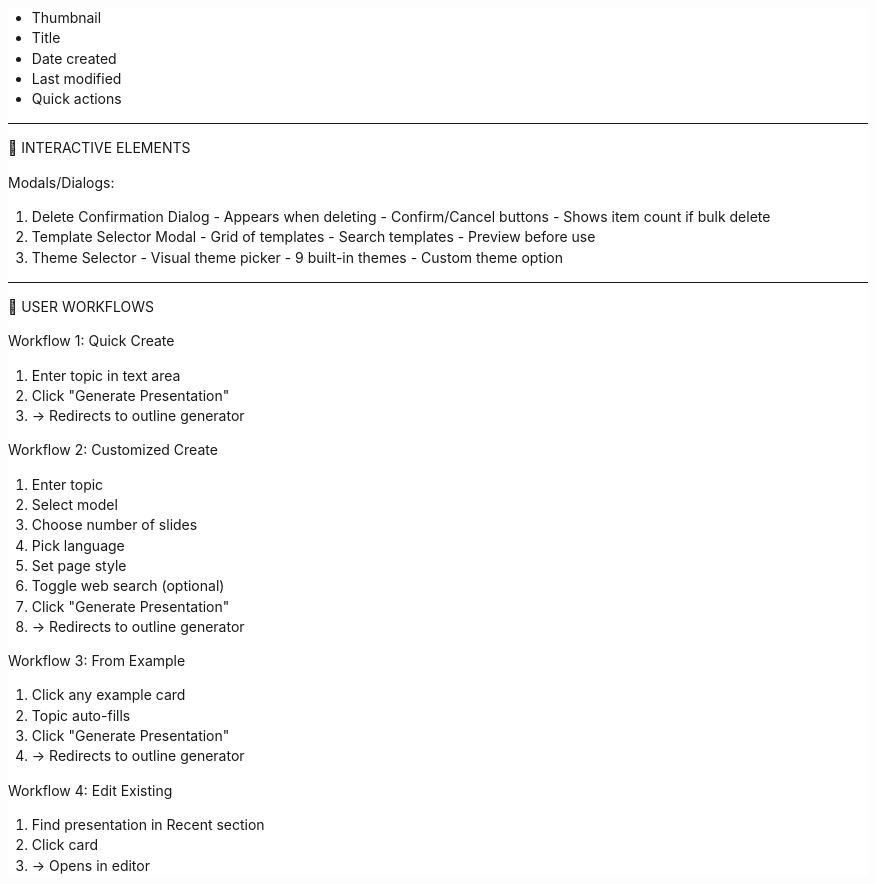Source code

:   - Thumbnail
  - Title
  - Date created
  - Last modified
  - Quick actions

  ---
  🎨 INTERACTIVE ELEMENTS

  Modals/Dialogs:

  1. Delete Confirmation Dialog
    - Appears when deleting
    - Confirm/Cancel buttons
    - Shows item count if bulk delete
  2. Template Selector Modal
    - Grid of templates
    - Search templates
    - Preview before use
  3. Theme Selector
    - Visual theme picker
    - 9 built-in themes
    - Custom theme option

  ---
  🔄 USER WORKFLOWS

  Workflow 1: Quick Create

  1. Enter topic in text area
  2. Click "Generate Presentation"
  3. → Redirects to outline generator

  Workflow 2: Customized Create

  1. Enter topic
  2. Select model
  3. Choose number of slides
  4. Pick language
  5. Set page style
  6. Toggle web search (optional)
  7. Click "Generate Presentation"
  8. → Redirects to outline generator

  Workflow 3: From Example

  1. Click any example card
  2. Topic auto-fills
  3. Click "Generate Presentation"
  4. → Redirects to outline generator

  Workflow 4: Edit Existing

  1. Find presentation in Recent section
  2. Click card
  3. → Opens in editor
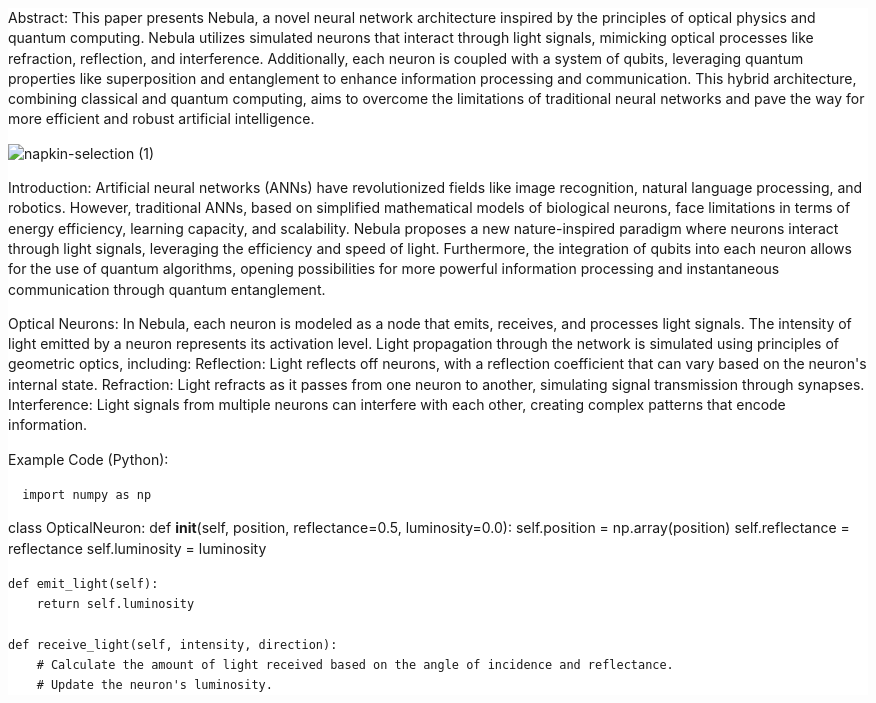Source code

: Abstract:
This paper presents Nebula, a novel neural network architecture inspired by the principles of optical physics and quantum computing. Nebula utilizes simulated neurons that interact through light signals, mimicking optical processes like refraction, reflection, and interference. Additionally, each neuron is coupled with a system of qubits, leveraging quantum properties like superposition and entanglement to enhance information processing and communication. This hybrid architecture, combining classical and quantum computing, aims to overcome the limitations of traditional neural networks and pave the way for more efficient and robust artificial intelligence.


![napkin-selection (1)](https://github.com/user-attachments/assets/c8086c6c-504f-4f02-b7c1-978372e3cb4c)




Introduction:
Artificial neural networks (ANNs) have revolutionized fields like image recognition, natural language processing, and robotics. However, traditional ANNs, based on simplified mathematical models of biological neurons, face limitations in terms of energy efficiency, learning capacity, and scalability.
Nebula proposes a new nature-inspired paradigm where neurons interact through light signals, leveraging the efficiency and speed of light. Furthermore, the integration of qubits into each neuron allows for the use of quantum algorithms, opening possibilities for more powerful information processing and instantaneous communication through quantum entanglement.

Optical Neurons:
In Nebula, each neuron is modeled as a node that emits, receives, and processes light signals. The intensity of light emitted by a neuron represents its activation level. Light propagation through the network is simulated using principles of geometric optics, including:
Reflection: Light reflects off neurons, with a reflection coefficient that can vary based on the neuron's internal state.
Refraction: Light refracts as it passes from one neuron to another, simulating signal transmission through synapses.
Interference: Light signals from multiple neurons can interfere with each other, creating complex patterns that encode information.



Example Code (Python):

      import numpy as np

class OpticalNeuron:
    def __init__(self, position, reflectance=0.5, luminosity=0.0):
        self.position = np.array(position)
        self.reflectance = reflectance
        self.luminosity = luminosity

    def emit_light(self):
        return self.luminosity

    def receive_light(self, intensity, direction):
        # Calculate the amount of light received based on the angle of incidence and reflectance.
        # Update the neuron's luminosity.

...

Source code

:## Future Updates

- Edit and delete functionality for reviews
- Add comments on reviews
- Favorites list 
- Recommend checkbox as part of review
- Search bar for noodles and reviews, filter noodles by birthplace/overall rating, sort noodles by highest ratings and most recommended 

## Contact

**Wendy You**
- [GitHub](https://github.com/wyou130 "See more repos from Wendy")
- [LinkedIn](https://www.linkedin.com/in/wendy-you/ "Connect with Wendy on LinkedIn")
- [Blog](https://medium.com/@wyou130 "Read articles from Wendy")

■ Problem ■
Copy the entries above exactly, but only from the line holding "self.luminosity = luminosity" through the line holding "# Update the neuron's luminosity.", both included.

■ The completed task ■
        self.luminosity = luminosity

    def emit_light(self):
        return self.luminosity

    def receive_light(self, intensity, direction):
        # Calculate the amount of light received based on the angle of incidence and reflectance.
        # Update the neuron's luminosity.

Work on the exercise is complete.